Mede op grond van deze adviezen benoemde de Koningin op 25 november Mr. R.J. Hoekstra, lid van het CDA, tot informateur. Hij diende “op korte termijn te onderzoeken welke mogelijkheden op basis van de verkiezingsuitslag aanwezig zijn voor de vorming van een kabinet dat mag rekenen op een vruchtbare samenwerking met de Staten-Generaal. Het onderzoek in deze verkennende fase betreft de bereidheid om aan dat kabinet deel te nemen, de onderwerpen waarover tevoren duidelijkheid zou moeten bestaan en de wijze waarop die duidelijkheid in een volgende fase kan worden verkregen”.
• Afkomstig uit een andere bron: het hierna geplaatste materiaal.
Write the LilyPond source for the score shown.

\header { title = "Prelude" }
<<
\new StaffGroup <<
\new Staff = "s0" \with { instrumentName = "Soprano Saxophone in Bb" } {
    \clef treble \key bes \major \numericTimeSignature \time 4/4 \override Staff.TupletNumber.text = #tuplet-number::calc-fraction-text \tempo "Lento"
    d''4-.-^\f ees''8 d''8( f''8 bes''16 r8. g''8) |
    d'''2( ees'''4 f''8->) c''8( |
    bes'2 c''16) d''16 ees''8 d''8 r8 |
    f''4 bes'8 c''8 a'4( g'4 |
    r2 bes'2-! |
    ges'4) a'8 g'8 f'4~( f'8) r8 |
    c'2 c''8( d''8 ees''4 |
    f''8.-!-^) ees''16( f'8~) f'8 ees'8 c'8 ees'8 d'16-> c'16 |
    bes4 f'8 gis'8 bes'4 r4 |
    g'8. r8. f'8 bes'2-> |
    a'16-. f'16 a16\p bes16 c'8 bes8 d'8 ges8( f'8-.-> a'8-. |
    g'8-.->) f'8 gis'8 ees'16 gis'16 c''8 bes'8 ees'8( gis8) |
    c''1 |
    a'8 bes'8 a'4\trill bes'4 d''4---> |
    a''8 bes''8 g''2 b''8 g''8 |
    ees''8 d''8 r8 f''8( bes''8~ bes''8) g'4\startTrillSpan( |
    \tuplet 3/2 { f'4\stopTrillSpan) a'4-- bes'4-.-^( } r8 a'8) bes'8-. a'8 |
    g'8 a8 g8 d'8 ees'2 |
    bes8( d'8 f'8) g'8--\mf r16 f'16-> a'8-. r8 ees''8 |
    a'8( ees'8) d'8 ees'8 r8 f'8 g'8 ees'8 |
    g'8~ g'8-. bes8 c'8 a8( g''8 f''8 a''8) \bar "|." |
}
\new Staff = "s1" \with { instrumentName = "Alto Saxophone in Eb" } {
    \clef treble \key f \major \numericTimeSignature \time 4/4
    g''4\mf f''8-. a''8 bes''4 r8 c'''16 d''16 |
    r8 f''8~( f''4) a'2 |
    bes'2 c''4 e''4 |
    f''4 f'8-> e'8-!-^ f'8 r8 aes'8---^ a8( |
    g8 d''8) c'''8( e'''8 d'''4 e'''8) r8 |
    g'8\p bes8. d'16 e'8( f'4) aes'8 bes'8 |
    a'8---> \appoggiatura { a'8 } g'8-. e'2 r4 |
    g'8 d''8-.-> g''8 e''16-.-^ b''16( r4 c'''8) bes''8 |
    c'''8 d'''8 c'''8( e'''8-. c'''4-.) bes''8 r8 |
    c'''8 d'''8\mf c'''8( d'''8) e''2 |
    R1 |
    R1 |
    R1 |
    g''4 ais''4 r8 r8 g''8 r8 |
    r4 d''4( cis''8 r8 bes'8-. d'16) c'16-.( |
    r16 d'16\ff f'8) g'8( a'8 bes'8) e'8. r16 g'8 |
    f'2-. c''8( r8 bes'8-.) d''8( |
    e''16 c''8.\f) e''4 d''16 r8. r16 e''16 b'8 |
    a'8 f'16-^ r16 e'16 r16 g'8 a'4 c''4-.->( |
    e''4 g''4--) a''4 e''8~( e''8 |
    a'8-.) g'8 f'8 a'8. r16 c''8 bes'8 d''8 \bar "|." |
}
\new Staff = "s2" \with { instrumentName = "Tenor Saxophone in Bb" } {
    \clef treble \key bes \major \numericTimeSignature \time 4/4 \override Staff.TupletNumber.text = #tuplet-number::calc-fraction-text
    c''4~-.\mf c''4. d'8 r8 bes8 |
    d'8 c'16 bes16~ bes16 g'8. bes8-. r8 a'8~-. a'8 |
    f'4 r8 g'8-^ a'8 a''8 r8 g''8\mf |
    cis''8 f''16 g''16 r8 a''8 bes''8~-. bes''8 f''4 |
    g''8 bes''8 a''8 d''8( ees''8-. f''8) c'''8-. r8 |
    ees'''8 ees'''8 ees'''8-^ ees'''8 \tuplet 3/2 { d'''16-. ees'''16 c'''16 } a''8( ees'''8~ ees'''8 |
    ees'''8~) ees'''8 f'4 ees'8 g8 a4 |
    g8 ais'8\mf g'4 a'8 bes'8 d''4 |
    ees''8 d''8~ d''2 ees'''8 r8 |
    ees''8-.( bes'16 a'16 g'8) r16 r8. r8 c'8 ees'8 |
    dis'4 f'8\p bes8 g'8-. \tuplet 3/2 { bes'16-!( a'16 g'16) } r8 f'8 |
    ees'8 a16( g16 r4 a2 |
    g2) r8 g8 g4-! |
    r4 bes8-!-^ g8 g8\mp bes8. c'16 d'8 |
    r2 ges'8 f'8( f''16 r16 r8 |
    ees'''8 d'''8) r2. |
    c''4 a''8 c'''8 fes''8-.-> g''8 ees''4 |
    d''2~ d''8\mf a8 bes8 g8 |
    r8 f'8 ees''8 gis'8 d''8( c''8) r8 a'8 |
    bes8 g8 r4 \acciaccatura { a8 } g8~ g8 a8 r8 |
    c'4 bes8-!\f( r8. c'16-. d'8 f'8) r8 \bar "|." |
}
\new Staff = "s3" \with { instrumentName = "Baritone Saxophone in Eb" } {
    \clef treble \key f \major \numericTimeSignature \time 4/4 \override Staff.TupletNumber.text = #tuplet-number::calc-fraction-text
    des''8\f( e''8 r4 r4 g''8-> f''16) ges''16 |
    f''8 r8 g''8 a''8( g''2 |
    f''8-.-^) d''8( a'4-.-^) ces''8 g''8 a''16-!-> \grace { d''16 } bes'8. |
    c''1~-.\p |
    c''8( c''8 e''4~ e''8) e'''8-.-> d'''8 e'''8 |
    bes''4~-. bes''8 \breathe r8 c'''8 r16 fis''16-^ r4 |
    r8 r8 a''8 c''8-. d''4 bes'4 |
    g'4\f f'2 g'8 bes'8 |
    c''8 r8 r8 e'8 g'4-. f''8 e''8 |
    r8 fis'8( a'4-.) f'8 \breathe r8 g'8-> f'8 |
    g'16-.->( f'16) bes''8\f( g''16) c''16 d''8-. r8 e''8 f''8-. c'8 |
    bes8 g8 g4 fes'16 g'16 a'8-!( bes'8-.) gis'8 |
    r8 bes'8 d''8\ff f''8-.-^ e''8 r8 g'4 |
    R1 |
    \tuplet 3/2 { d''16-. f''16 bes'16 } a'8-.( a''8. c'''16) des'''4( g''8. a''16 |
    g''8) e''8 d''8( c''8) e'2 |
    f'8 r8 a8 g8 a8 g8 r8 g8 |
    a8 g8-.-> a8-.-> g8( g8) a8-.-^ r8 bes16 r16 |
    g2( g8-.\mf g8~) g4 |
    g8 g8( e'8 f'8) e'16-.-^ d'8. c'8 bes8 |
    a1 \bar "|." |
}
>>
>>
In eerste instantie – vanaf 4 december – onderzocht informateur Hoekstra de combinatie CDA-PvdA-SP. Op 11 december concludeerde Hoekstra dat er onvoldoende perspectief en vertrouwen bestond voor samenwerking tussen CDA en SP in een stabiele regeringscoalitie: de inhoudelijke verschillen van mening tussen beide partijen waren talrijk, zwaar, en op onderdelen fundamenteel van aard. Volgens de informateur werd zijn conclusie gedeeld door de fractievoorzitters van CDA en SP. De fractievoorzitter van de PvdA achtte kans op succes van inhoudelijke onderhandelingen tussen CDA en SP wel denkbaar.
Na een nieuwe ronde van gesprekken met de fractievoorzitters in de Tweede Kamer op 12 en 13 december richtte de informateur zich op het onderzoeken van de mogelijkheid van een coalitie van CDA, PvdA en CU. Op 18 december bracht de informateur eindverslag aan de Koningin uit. Hij adviseerde dr. H.H.F. Wijffels (CDA) te benoemen tot informateur om een onderzoek in te stellen naar de mogelijkheid van de spoedige totstandkoming van een kabinet van CDA, PvdA en ChristenUnie. Op 20 december werd de heer Wijffels benoemd. Zijn opdracht luidde:”een onderzoek in te stellen naar de mogelijkheid van de spoedige totstandkoming van een kabinet van CDA, PvdA en ChristenUnie”.
Op 6 februari 2007 sloten deze partijen het coalitieakkoord “Samen werken, samen leven”. Na een kort debat in de Tweede Kamer op 8 februari bood informateur Wijffels op 9 februari zijn eindverslag aan koningin Beatrix aan. Daarin adviseerde hij CDA-fractievoorzitter Balkenende te benoemen tot formateur van een kabinet van CDA, PvdA en ChristenUnie. Diezelfde dag werd mr.dr. J.P. Balkenende benoemd tot formateur met als opdracht het op de kortst mogelijke termijn vormen van een kabinet bestaande uit CDA, PvdA en ChristenUnie’.
Het kabinet-Balkenende IV werd op 22 februari 2007 door de Koningin beedigd.
Zie voor de officiële stukken (adviezen fractievoorzitters, (in)formatieopdrachten e.d.) bij deze kabinetsformatie:
-
Bijlage 30891, Handelingen Tweede Kamer, 2006-2007, Kabinetsformatie 2006, nrs. 1 e.v.